Seine ersten Aufnahmen machte der am 2. November 1924 in Jersey City/New Jersey geborene Rudy Van Gelder mit Amateurbands im Wohnzimmer seines Elternhauses in Hackensack/New Jersey. Einer der Musiker, die dort spielten, stellte 1952 den Kontakt zu dem Blue Note-Gründer und Produzenten Alfred Lion her, für dessen exzellentes Label der junge Toningenieur dann erstmals professionelle Sessions mitschneiden durfte.
Innerhalb weniger Jahre genoss Rudy Van Gelder einen so fantastischen Ruf, dass auch andere in und um New York ansässige Jazzlabels an ihn herantraten: darunter Prestige Records und Savoy Records. Im Sommer 1959 zog Van Gelder in ein größeres Studio nach Englewood Cliffs/New Jersey um. Wie zuvor schon das Studio in Hackensack (Thelonious Monk komponierte sogar ein Stück mit diesem Namen), so wurde auch das in Englewood Cliffs schnell zu einem Synonym für überragende musikalische und tontechnische Aufnahmen.

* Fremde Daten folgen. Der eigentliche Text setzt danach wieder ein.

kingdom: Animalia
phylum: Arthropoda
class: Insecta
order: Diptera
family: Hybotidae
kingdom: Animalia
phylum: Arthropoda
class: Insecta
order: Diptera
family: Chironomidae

Zu den Musikern, die damals in Van Gelders Studios ein- und ausgingen, zählten neben Monk noch Miles Davis, Sonny Rollins, das Modern Jazz Quartet, Wayne Shorter, Eric Dolphy und John Coltrane. Auch für Verve Records und später, in den 70er Jahren, Creed Taylors CTI Records war Rudy Van Gelder als Tonmeister tätig. Geschätzt wurde von vielen Musikern, Produzenten und audiophilen Fans stets das warme und natürliche Klangbild der Van Gelder-Aufnahmen.
Lediglich mit Charles Mingus hatte er es sich einst verscherzt. “Er versucht den Ton der Leute zu verändern”, klagte der streitbare Bassist 1960 in einem Blindfold-Test mit DownBeat. “Ich war dabei, als er dies tat. Ich war dabei, als er das Mikrophon für Thad Jones so plazierte, dass es seinen ganzen Klang veränderte. Deshalb arbeite ich nicht mit ihm; er hat einmal den Klang meines Basses ruiniert.”

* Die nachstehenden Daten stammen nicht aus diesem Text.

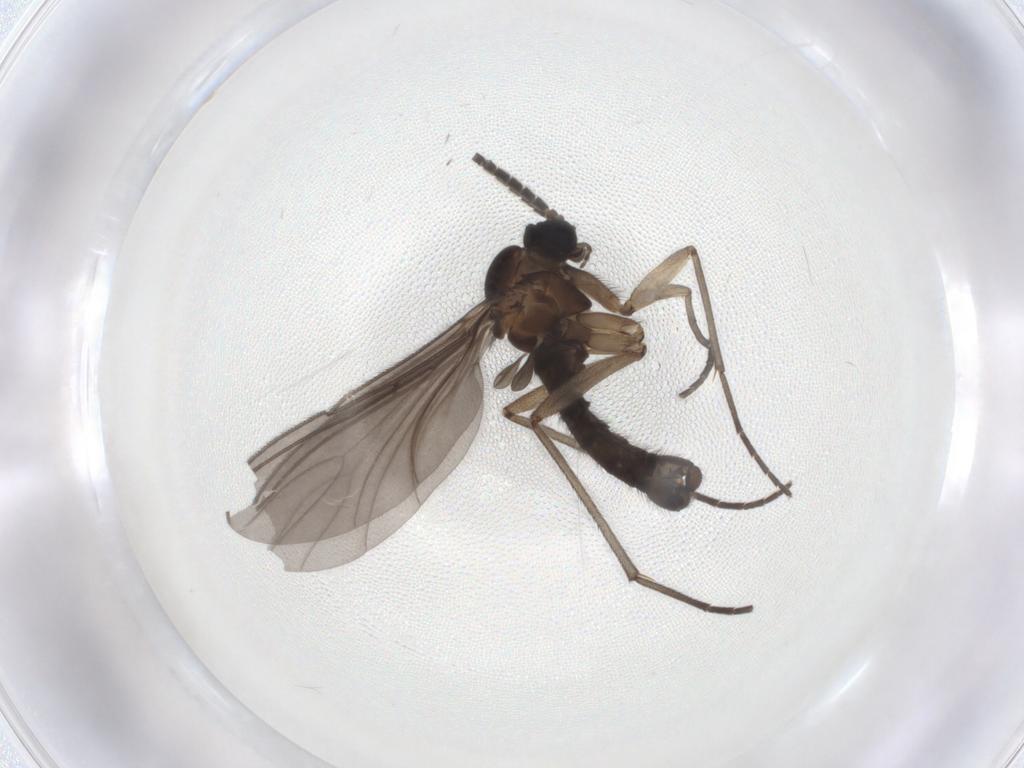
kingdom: Animalia
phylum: Arthropoda
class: Insecta
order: Diptera
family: Sciaridae
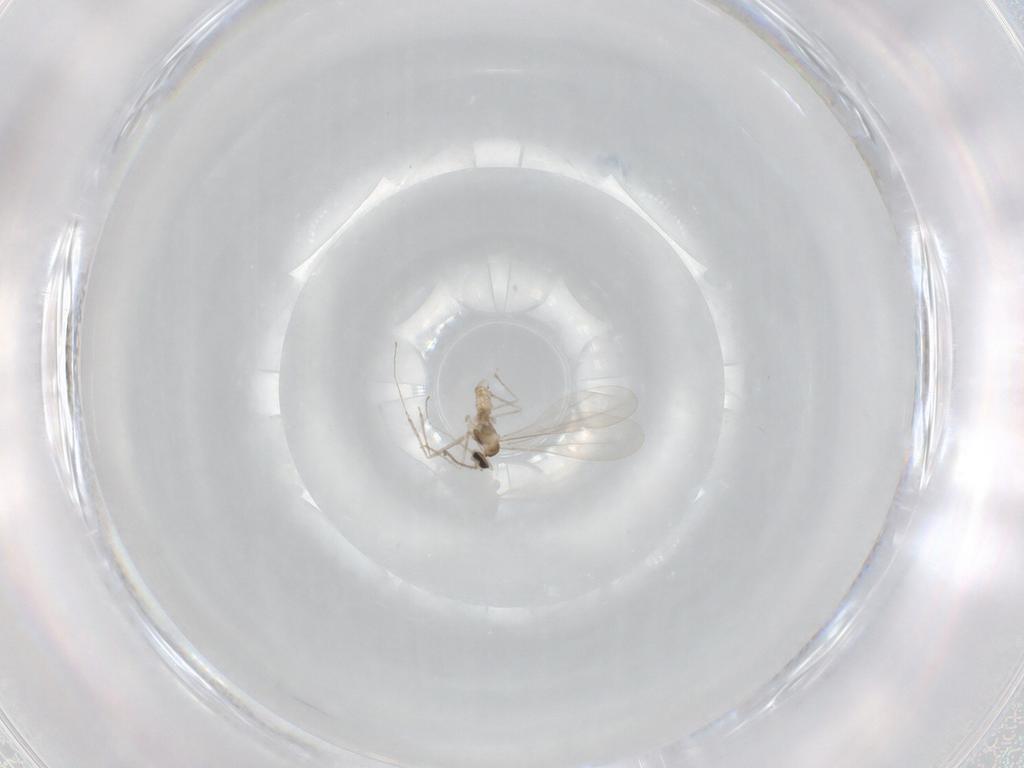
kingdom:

Mit seiner harschen Kritik stand Mingus freilich ziemlich alleine auf weiter Flur. Wie Monk mit “Hackensack” widmeten auch viele andere Musiker dem Toningenieur ihres Vertrauens eigene Kompositionen: darunter Duke Pearson (“Ready, Rudy?”), Jimmy Hamilton (“Route 9W”, benannt nach dem Highway, der von New York nach Englewood Cliffs führt), Charles Earland (“Blues For Rudy” und “I’m Rudy’s Blues”), Jay McShann (“Rompin’ At Rudy’s”), Pee Wee Russell (“Englewood”), Cliff Jackson (“Blues In Englewood”) und Valery Ponomarev (“High Voltage At Rudy’s”).
Sogar die Beastie Boys zollten ihm 2004 auf ihrem Album “To The 5 Boroughs” in dem Stück “Now Get Busy” mit der Zeile “Got mad technique like Rudy Van Gelder” Tribut. In seinen letzten Lebensjahren widmete sich Rudy Van Gelder vor allem der klangtechnischen Überarbeitungen früherere Aufnahmen. Zunächst in der “Rudy Van Gelder Edition” (“RVG Edition”) für Blue Note, danach in der “Rudy Van Gelder Series” (“RVG Series”) für Prestige Records.
2009 wurde der Toningenieur vom National Endowment for the Arts (NEA), der einzigen staatlichen Kulturfördereinrichtung der USA, für sein Lebenswerk zum NEA Jazz Master geadelt. 2013 zeichnete ihn die Audio Engineering Society (AES) mit einer Goldmedaille aus. Jetzt ist Rudy Van Gelder am 25. August daheim in seinem einzigartigen Klangreich in Englewood Cliffs im Alter von 91 Jahren verstorben.